Revenue Note for Guidance

The content shown on this page is a Note for Guidance produced by the Irish Revenue Commissioners. To view the section of legislation to which the Note for Guidance applies, click the link below:

Revenue Note for Guidance

603 Wasting chattels

Summary

Tangible movable property (chattels) which is a wasting asset is exempt from capital gains tax, that is, no chargeable gain arises on the disposal of such property. A wasting asset is one with an expected useful life not exceeding 50 years (see section 560). Examples of wasting chattels are bloodstock, livestock, motor cars and household furniture (other than antiques) and appliances. The exemption does not apply to wasting chattels used for business purposes to the extent that the expenditure on the asset qualified for capital allowances, nor does it apply to commodities of any description.

Details

Exemption

(1) No chargeable gain accrues on the disposal of a wasting chattel (tangible moveable property which is a wasting asset). Consequently, losses incurred on the disposal of such assets are not allowable losses.

Wasting chattels used solely for business purposes

(2) The exemption does not apply where the asset has been used and used solely for the purpose of a trade or profession during the entire period of ownership of the person making the disposal and that person has claimed or could have claimed capital allowances in respect of the expenditure incurred in acquiring the asset. Likewise, the exemption does not apply where any expenditure was incurred on the asset and that expenditure qualified in full for capital allowances (for example, leased machinery or plant).

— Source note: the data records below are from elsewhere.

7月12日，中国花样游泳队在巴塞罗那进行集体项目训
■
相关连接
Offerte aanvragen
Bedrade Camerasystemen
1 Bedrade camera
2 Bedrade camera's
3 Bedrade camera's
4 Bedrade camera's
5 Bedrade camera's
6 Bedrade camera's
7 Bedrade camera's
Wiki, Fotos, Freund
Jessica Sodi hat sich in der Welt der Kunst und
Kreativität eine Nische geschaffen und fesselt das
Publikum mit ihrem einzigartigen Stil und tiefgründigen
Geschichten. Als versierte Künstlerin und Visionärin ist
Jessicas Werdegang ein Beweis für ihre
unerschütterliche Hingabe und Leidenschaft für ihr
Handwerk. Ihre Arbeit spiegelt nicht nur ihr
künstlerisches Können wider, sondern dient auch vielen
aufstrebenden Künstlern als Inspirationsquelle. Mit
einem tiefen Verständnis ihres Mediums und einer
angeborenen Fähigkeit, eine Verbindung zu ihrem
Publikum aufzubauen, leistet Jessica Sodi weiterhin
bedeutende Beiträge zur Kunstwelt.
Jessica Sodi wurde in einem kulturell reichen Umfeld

Wasting chattels used partly for business purposes

(3) A special rule applies to deal with the case where there is a disposal of a wasting chattel used partly for the purposes of a trade or profession or where the expenditure incurred in acquiring the chattel qualified in part for capital allowances. In any such case the expenditure on acquisition and the consideration for the disposal are apportioned by reference to the extent to which that expenditure qualified for capital allowances, and the gain is computed separately in relation to the apportioned parts. The part of the gain applicable to the extent that the asset has been partly used for the purposes of a trade or profession or has qualified in part for capital allowances is a chargeable gain. The part of the gain not so applicable is exempt.

Commodities

(4) The exemption does not apply to a disposal of commodities by or through a market dealer.